Here's a TSP tip for you: If it hurts when you invest, you must be doing something right. But be careful how you treat the pain, Senior Correspondent Mike Cause...
Monday was the fifth birthday of the U.S. bull (as in stock) market. After a major (and lingering) recession, the market is up triple digits from its low point. For many people, that was not an easy time.
Hundreds of thousands of federal and postal workers (and retirees) moved money out of the plummeting C, S and I Funds and into the super-safe G Fund. As it turns out, they bought high and sold low. Especially if they remained in the G Fund and didn’t buy stocks which, as it turns out, were on sale.
Allan Roth, of CBS’ MoneyWatch, says that the problem is that too many investors, in and outside of the TSP, let their emotions control their investment strategy. When stocks tanked, people panicked. Understandable but not, as it turned out, such a good idea.
Over the past five years Roth says that the S&P 500 (which the C Fund tracks) is up 177.6 percent. And that’s only part of the full return, he writes, because the “indexes are only part of the market return, as they exclude dividends and leave out a majority of U.S. stocks,” which are reflected in the TSP’s S Fund.
People who bailed out of the C, S and I funds in 200 — the pit, so far — of the recession felt they had good reason. Roth said many predicted the next Great Depression and “feared for the future of capitalism.” Though stocks were on sale, few were buying.
Prior to the recession many feds were demanding an R (for real-estate trust) fund because as Roth said, “The conventional wisdom was that real estate could never decline in value.”
----------------
**Your goal**
According to the article on the TSP and the bull market, by how much has the S&P 500 risen over the past five years? The lines that follow have no connection to the article on the TSP and the bull market.

**Collected material**
----------------
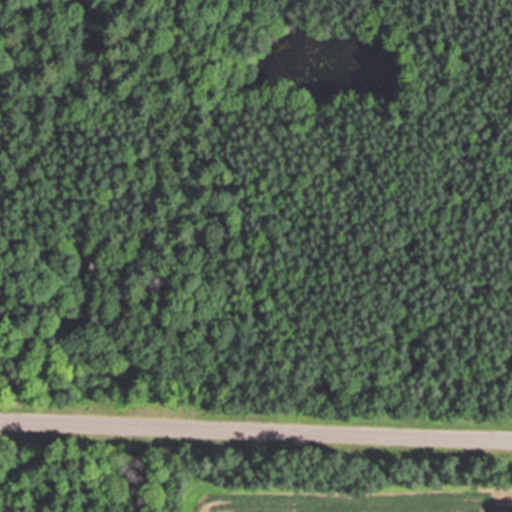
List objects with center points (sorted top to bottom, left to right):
road: (255, 429)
----------------
**Task answer**
177.6 percent.